*** Provided data Section Begins ***

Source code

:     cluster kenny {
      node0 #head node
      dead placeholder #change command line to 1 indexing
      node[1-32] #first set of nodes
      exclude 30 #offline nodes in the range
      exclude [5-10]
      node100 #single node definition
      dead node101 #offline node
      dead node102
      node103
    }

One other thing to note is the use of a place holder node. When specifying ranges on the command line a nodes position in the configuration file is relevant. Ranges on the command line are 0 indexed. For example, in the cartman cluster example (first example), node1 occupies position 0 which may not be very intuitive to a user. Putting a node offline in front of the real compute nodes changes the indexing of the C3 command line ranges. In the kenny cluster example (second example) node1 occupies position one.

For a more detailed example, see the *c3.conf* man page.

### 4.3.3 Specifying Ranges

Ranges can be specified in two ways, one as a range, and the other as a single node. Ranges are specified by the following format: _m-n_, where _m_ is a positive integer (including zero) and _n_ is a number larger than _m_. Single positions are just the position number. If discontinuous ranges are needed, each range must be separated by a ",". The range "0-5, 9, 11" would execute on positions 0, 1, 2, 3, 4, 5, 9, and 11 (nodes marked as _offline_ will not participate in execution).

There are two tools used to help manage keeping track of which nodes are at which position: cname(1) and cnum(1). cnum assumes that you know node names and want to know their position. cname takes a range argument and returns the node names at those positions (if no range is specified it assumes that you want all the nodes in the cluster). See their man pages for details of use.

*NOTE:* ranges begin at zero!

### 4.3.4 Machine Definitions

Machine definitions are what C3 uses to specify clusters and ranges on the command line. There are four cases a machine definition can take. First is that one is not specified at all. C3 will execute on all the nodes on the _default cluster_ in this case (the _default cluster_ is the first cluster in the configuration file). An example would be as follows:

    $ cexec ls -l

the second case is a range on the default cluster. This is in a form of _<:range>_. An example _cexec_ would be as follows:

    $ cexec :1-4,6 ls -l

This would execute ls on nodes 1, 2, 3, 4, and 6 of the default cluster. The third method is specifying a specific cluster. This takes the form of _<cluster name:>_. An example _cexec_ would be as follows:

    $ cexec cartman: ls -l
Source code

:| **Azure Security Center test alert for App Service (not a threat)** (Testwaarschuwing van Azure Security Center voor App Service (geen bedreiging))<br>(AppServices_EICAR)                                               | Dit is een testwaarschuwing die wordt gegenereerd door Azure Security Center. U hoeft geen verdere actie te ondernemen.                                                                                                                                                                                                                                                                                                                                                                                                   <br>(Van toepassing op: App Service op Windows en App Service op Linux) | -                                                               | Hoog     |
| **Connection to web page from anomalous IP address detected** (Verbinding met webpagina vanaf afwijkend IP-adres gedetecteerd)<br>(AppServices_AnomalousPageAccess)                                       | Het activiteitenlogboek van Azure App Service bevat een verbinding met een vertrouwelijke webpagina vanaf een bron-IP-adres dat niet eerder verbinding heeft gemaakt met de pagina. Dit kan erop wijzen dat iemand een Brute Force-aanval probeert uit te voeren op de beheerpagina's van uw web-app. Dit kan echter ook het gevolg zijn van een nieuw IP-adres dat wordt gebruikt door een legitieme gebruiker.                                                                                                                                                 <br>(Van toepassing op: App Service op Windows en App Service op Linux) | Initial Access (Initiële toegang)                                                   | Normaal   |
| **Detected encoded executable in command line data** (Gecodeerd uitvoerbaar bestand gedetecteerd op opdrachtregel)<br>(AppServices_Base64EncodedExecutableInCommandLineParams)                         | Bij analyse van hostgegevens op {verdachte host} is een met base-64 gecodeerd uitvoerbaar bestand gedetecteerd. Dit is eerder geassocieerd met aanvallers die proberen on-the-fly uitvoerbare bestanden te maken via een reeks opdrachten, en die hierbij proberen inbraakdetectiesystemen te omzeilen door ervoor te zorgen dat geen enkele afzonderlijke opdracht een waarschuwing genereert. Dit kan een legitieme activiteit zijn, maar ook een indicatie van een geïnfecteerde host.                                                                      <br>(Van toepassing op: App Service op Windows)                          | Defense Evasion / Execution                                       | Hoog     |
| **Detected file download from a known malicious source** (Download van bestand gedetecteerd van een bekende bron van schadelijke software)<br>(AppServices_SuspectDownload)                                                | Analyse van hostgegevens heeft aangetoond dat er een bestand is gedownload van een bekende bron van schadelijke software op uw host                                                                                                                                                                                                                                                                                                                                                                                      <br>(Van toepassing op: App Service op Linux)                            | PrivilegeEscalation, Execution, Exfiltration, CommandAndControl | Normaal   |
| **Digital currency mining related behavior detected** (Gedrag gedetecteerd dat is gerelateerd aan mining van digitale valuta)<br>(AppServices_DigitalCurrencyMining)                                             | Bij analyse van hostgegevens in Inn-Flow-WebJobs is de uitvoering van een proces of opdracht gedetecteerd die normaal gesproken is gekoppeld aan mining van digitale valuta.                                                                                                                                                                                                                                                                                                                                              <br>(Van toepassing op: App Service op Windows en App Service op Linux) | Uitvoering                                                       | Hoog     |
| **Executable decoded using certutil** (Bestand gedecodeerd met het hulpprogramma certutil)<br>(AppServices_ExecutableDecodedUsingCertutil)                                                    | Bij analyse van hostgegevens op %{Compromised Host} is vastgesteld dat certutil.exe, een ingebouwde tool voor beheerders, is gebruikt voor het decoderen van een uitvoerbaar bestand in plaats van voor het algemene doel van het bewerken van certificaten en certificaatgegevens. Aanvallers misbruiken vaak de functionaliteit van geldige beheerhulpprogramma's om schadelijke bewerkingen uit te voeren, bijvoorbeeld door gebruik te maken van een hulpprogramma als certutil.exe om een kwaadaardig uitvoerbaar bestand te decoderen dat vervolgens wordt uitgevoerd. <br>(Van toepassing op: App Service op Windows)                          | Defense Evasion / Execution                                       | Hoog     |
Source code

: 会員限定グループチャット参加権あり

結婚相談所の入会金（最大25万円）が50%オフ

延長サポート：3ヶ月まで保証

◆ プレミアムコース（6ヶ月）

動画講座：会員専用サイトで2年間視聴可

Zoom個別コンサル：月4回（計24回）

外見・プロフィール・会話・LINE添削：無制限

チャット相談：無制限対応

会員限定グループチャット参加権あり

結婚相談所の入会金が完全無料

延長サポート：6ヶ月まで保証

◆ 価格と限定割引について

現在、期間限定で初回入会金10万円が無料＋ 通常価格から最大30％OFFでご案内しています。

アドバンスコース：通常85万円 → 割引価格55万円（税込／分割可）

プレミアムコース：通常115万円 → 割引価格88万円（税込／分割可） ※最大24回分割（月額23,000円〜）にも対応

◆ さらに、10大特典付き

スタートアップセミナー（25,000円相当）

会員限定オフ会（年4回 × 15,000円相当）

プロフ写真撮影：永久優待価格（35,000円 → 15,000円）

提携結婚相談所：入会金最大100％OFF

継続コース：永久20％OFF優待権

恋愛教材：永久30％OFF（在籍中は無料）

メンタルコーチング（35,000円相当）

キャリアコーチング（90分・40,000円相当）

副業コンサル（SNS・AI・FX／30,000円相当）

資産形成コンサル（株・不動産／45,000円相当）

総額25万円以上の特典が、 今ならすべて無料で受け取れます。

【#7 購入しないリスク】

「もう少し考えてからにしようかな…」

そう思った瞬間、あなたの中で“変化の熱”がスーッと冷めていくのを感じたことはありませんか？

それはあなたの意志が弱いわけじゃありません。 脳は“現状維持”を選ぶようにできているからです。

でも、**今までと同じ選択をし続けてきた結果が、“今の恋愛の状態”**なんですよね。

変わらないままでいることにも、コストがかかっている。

*** Provided data Section Ends ***

→ **Work item**
Rewrite all of the entries above, replacing each occurrence of "cartman" with "stan" and leaving everything else unchanged.

→ **Output**
Source code

:     cluster kenny {
      node0 #head node
      dead placeholder #change command line to 1 indexing
      node[1-32] #first set of nodes
      exclude 30 #offline nodes in the range
      exclude [5-10]
      node100 #single node definition
      dead node101 #offline node
      dead node102
      node103
    }

One other thing to note is the use of a place holder node. When specifying ranges on the command line a nodes position in the configuration file is relevant. Ranges on the command line are 0 indexed. For example, in the stan cluster example (first example), node1 occupies position 0 which may not be very intuitive to a user. Putting a node offline in front of the real compute nodes changes the indexing of the C3 command line ranges. In the kenny cluster example (second example) node1 occupies position one.

For a more detailed example, see the *c3.conf* man page.

### 4.3.3 Specifying Ranges

Ranges can be specified in two ways, one as a range, and the other as a single node. Ranges are specified by the following format: _m-n_, where _m_ is a positive integer (including zero) and _n_ is a number larger than _m_. Single positions are just the position number. If discontinuous ranges are needed, each range must be separated by a ",". The range "0-5, 9, 11" would execute on positions 0, 1, 2, 3, 4, 5, 9, and 11 (nodes marked as _offline_ will not participate in execution).

There are two tools used to help manage keeping track of which nodes are at which position: cname(1) and cnum(1). cnum assumes that you know node names and want to know their position. cname takes a range argument and returns the node names at those positions (if no range is specified it assumes that you want all the nodes in the cluster). See their man pages for details of use.

*NOTE:* ranges begin at zero!

### 4.3.4 Machine Definitions

Machine definitions are what C3 uses to specify clusters and ranges on the command line. There are four cases a machine definition can take. First is that one is not specified at all. C3 will execute on all the nodes on the _default cluster_ in this case (the _default cluster_ is the first cluster in the configuration file). An example would be as follows:

    $ cexec ls -l

the second case is a range on the default cluster. This is in a form of _<:range>_. An example _cexec_ would be as follows:

    $ cexec :1-4,6 ls -l

This would execute ls on nodes 1, 2, 3, 4, and 6 of the default cluster. The third method is specifying a specific cluster. This takes the form of _<cluster name:>_. An example _cexec_ would be as follows:

    $ cexec stan: ls -l
Source code

:| **Azure Security Center test alert for App Service (not a threat)** (Testwaarschuwing van Azure Security Center voor App Service (geen bedreiging))<br>(AppServices_EICAR)                                               | Dit is een testwaarschuwing die wordt gegenereerd door Azure Security Center. U hoeft geen verdere actie te ondernemen.                                                                                                                                                                                                                                                                                                                                                                                                   <br>(Van toepassing op: App Service op Windows en App Service op Linux) | -                                                               | Hoog     |
| **Connection to web page from anomalous IP address detected** (Verbinding met webpagina vanaf afwijkend IP-adres gedetecteerd)<br>(AppServices_AnomalousPageAccess)                                       | Het activiteitenlogboek van Azure App Service bevat een verbinding met een vertrouwelijke webpagina vanaf een bron-IP-adres dat niet eerder verbinding heeft gemaakt met de pagina. Dit kan erop wijzen dat iemand een Brute Force-aanval probeert uit te voeren op de beheerpagina's van uw web-app. Dit kan echter ook het gevolg zijn van een nieuw IP-adres dat wordt gebruikt door een legitieme gebruiker.                                                                                                                                                 <br>(Van toepassing op: App Service op Windows en App Service op Linux) | Initial Access (Initiële toegang)                                                   | Normaal   |
| **Detected encoded executable in command line data** (Gecodeerd uitvoerbaar bestand gedetecteerd op opdrachtregel)<br>(AppServices_Base64EncodedExecutableInCommandLineParams)                         | Bij analyse van hostgegevens op {verdachte host} is een met base-64 gecodeerd uitvoerbaar bestand gedetecteerd. Dit is eerder geassocieerd met aanvallers die proberen on-the-fly uitvoerbare bestanden te maken via een reeks opdrachten, en die hierbij proberen inbraakdetectiesystemen te omzeilen door ervoor te zorgen dat geen enkele afzonderlijke opdracht een waarschuwing genereert. Dit kan een legitieme activiteit zijn, maar ook een indicatie van een geïnfecteerde host.                                                                      <br>(Van toepassing op: App Service op Windows)                          | Defense Evasion / Execution                                       | Hoog     |
| **Detected file download from a known malicious source** (Download van bestand gedetecteerd van een bekende bron van schadelijke software)<br>(AppServices_SuspectDownload)                                                | Analyse van hostgegevens heeft aangetoond dat er een bestand is gedownload van een bekende bron van schadelijke software op uw host                                                                                                                                                                                                                                                                                                                                                                                      <br>(Van toepassing op: App Service op Linux)                            | PrivilegeEscalation, Execution, Exfiltration, CommandAndControl | Normaal   |
| **Digital currency mining related behavior detected** (Gedrag gedetecteerd dat is gerelateerd aan mining van digitale valuta)<br>(AppServices_DigitalCurrencyMining)                                             | Bij analyse van hostgegevens in Inn-Flow-WebJobs is de uitvoering van een proces of opdracht gedetecteerd die normaal gesproken is gekoppeld aan mining van digitale valuta.                                                                                                                                                                                                                                                                                                                                              <br>(Van toepassing op: App Service op Windows en App Service op Linux) | Uitvoering                                                       | Hoog     |
| **Executable decoded using certutil** (Bestand gedecodeerd met het hulpprogramma certutil)<br>(AppServices_ExecutableDecodedUsingCertutil)                                                    | Bij analyse van hostgegevens op %{Compromised Host} is vastgesteld dat certutil.exe, een ingebouwde tool voor beheerders, is gebruikt voor het decoderen van een uitvoerbaar bestand in plaats van voor het algemene doel van het bewerken van certificaten en certificaatgegevens. Aanvallers misbruiken vaak de functionaliteit van geldige beheerhulpprogramma's om schadelijke bewerkingen uit te voeren, bijvoorbeeld door gebruik te maken van een hulpprogramma als certutil.exe om een kwaadaardig uitvoerbaar bestand te decoderen dat vervolgens wordt uitgevoerd. <br>(Van toepassing op: App Service op Windows)                          | Defense Evasion / Execution                                       | Hoog     |
Source code

: 会員限定グループチャット参加権あり

結婚相談所の入会金（最大25万円）が50%オフ

延長サポート：3ヶ月まで保証

◆ プレミアムコース（6ヶ月）

動画講座：会員専用サイトで2年間視聴可

Zoom個別コンサル：月4回（計24回）

外見・プロフィール・会話・LINE添削：無制限

チャット相談：無制限対応

会員限定グループチャット参加権あり

結婚相談所の入会金が完全無料

延長サポート：6ヶ月まで保証

◆ 価格と限定割引について

現在、期間限定で初回入会金10万円が無料＋ 通常価格から最大30％OFFでご案内しています。

アドバンスコース：通常85万円 → 割引価格55万円（税込／分割可）

プレミアムコース：通常115万円 → 割引価格88万円（税込／分割可） ※最大24回分割（月額23,000円〜）にも対応

◆ さらに、10大特典付き

スタートアップセミナー（25,000円相当）

会員限定オフ会（年4回 × 15,000円相当）

プロフ写真撮影：永久優待価格（35,000円 → 15,000円）

提携結婚相談所：入会金最大100％OFF

継続コース：永久20％OFF優待権

恋愛教材：永久30％OFF（在籍中は無料）

メンタルコーチング（35,000円相当）

キャリアコーチング（90分・40,000円相当）

副業コンサル（SNS・AI・FX／30,000円相当）

資産形成コンサル（株・不動産／45,000円相当）

総額25万円以上の特典が、 今ならすべて無料で受け取れます。

【#7 購入しないリスク】

「もう少し考えてからにしようかな…」

そう思った瞬間、あなたの中で“変化の熱”がスーッと冷めていくのを感じたことはありませんか？

それはあなたの意志が弱いわけじゃありません。 脳は“現状維持”を選ぶようにできているからです。

でも、**今までと同じ選択をし続けてきた結果が、“今の恋愛の状態”**なんですよね。

変わらないままでいることにも、コストがかかっている。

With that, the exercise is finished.